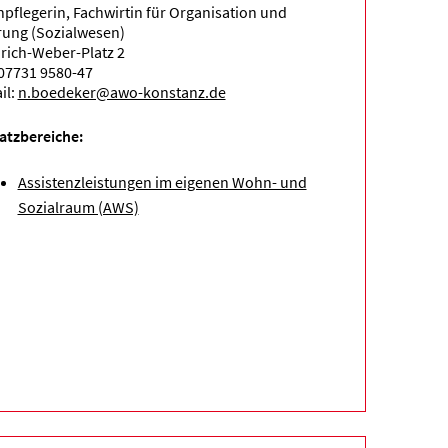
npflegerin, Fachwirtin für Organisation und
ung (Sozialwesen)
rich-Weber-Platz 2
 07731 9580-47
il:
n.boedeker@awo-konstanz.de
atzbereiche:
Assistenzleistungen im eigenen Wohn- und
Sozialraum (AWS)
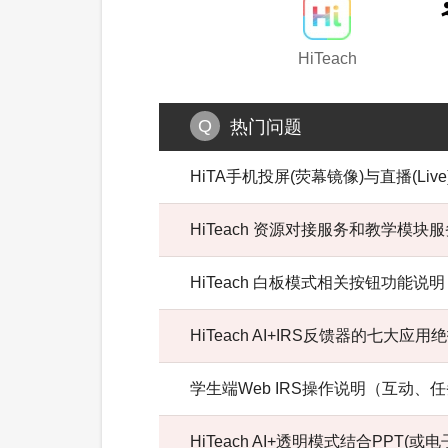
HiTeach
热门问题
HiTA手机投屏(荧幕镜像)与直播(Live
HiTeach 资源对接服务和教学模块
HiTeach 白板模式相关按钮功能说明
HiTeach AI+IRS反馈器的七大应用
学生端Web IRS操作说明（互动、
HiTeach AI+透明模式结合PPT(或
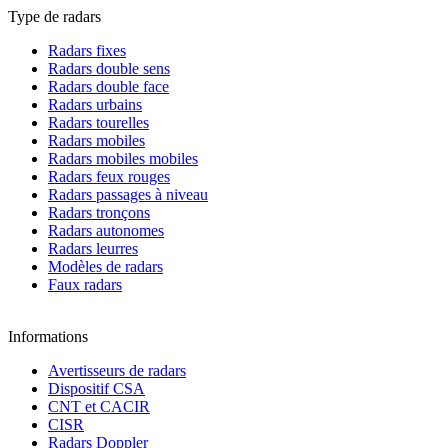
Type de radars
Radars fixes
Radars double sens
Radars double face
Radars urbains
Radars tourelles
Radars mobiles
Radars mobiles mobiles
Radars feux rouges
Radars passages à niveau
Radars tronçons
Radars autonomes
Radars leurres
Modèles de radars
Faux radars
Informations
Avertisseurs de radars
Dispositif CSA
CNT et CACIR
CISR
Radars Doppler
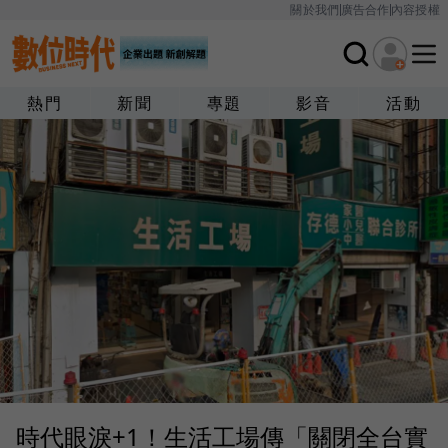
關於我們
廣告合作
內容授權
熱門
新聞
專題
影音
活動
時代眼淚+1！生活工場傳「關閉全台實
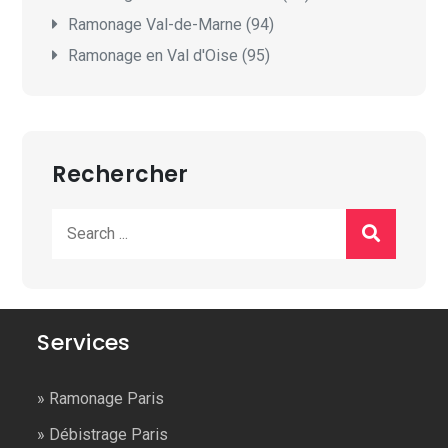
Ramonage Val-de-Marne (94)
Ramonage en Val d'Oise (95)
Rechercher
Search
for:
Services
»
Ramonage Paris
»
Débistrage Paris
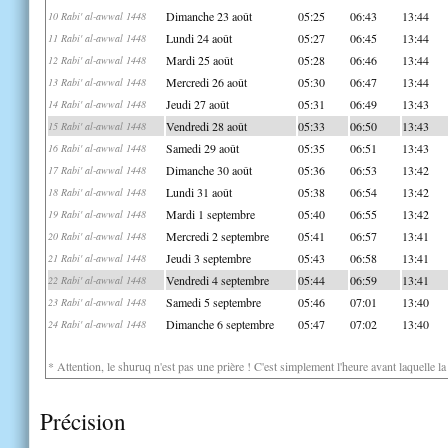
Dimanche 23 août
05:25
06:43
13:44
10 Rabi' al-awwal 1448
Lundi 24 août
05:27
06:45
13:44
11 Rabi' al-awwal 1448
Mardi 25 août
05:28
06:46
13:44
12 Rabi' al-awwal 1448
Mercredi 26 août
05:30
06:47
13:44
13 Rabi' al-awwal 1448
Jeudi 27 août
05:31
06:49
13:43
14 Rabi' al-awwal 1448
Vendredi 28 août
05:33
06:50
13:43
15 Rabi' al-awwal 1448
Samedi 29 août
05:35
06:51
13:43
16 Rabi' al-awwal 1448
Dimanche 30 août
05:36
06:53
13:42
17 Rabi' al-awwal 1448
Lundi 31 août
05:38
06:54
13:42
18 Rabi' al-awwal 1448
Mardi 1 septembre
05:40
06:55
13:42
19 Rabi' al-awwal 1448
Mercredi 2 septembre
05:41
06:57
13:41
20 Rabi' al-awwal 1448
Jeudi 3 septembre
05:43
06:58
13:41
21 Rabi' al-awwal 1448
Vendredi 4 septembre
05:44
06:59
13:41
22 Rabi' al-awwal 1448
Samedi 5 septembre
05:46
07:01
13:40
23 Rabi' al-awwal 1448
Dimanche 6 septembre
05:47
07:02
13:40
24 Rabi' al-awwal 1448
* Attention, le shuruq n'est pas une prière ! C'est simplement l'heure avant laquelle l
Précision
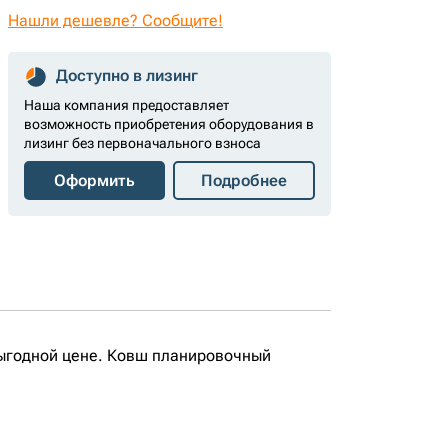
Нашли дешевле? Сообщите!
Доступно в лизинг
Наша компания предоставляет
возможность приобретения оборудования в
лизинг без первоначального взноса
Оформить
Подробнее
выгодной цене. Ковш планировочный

-*-*-

■ What to do ■
Please transcribe every record above exactly as written, leaving out the pictures.

■ Solution to this exercise ■
npflegerin, Fachwirtin für Organisation und
ung (Sozialwesen)
rich-Weber-Platz 2
 07731 9580-47
il:
n.boedeker@awo-konstanz.de
atzbereiche:
Assistenzleistungen im eigenen Wohn- und
Sozialraum (AWS)
HiTeach
热门问题
HiTA手机投屏(荧幕镜像)与直播(Live
HiTeach 资源对接服务和教学模块
HiTeach 白板模式相关按钮功能说明
HiTeach AI+IRS反馈器的七大应用
学生端Web IRS操作说明（互动、
HiTeach AI+透明模式结合PPT(或
Type de radars
Radars fixes
Radars double sens
Radars double face
Radars urbains
Radars tourelles
Radars mobiles
Radars mobiles mobiles
Radars feux rouges
Radars passages à niveau
Radars tronçons
Radars autonomes
Radars leurres
Modèles de radars
Faux radars
Informations
Avertisseurs de radars
Dispositif CSA
CNT et CACIR
CISR
Radars Doppler
關於我們
廣告合作
內容授權
熱門
新聞
專題
影音
活動
時代眼淚+1！生活工場傳「關閉全台實
Ramonage Val-de-Marne (94)
Ramonage en Val d'Oise (95)
Rechercher
Search
for:
Services
»
Ramonage Paris
»
Débistrage Paris
Dimanche 23 août
05:25
06:43
13:44
10 Rabi' al-awwal 1448
Lundi 24 août
05:27
06:45
13:44
11 Rabi' al-awwal 1448
Mardi 25 août
05:28
06:46
13:44
12 Rabi' al-awwal 1448
Mercredi 26 août
05:30
06:47
13:44
13 Rabi' al-awwal 1448
Jeudi 27 août
05:31
06:49
13:43
14 Rabi' al-awwal 1448
Vendredi 28 août
05:33
06:50
13:43
15 Rabi' al-awwal 1448
Samedi 29 août
05:35
06:51
13:43
16 Rabi' al-awwal 1448
Dimanche 30 août
05:36
06:53
13:42
17 Rabi' al-awwal 1448
Lundi 31 août
05:38
06:54
13:42
18 Rabi' al-awwal 1448
Mardi 1 septembre
05:40
06:55
13:42
19 Rabi' al-awwal 1448
Mercredi 2 septembre
05:41
06:57
13:41
20 Rabi' al-awwal 1448
Jeudi 3 septembre
05:43
06:58
13:41
21 Rabi' al-awwal 1448
Vendredi 4 septembre
05:44
06:59
13:41
22 Rabi' al-awwal 1448
Samedi 5 septembre
05:46
07:01
13:40
23 Rabi' al-awwal 1448
Dimanche 6 septembre
05:47
07:02
13:40
24 Rabi' al-awwal 1448
* Attention, le shuruq n'est pas une prière ! C'est simplement l'heure avant laquelle l
Précision
Нашли дешевле? Сообщите!
Доступно в лизинг
Наша компания предоставляет
возможность приобретения оборудования в
лизинг без первоначального взноса
Оформить
Подробнее
выгодной цене. Ковш планировочный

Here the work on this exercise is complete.